— Aim of the task —
Output the passage of the swinging-strike percentage text that runs from "Those stats are" up to and including "league enough members.", with no changes.

The Beginning of a Case for Swinging-Strike Percentage

Recently on the subreddit for fantasy baseball, there was a thread about which stats you look at when trying to gain an edge over your league. A lot of the responses concerned pitchers, those most volatile of commodities and therefore the players who merit the most waiver-wire attention. The metrics most people cited as useful for pitchers were predictably strikeout-based: K/9, K%, K/BB.

Those stats are fine and useful in all sorts of situations, but I’m not convinced they really provide an edge. After all, if we suppose the people who post on the fantasy baseball subreddit are representative of serious fantasy players, it follows that the only edge K/9, K% and K/BB would provide is over casual players, the guys or gals who are there just to give the league enough members.

We must necessarily look deeper to find an edge over other serious players. Swinging-strike percentage (SwStr%) is deep! Instead of measuring strikeouts as a function of innings or plate appearances, it measures swinging strikes out of total swings. You can also call it Whiff% (Brooks Baseball does).

— Saved data entries —
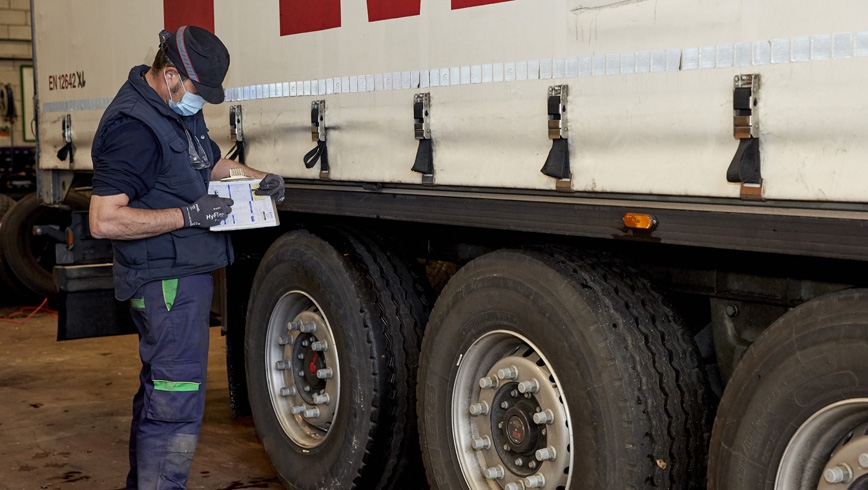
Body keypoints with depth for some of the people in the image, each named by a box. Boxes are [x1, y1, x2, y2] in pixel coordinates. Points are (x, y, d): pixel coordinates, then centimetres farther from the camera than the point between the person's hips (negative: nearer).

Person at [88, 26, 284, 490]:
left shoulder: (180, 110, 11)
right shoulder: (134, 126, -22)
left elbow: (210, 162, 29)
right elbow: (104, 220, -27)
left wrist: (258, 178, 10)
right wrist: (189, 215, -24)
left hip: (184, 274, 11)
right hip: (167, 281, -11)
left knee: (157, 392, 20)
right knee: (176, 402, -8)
...
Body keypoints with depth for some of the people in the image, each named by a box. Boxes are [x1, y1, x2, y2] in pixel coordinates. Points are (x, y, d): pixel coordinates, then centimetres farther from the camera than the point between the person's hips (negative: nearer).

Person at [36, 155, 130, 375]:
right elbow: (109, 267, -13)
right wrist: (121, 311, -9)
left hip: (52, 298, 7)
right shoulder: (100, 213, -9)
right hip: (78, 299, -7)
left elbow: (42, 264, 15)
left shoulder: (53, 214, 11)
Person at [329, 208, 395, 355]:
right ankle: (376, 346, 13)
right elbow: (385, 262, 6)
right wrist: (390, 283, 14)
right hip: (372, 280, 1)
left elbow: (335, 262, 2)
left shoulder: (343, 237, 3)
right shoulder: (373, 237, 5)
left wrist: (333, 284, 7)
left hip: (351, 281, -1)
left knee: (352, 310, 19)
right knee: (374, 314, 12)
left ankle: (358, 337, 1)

— Response to the exercise —
Those stats are fine and useful in all sorts of situations, but I’m not convinced they really provide an edge. After all, if we suppose the people who post on the fantasy baseball subreddit are representative of serious fantasy players, it follows that the only edge K/9, K% and K/BB would provide is over casual players, the guys or gals who are there just to give the league enough members.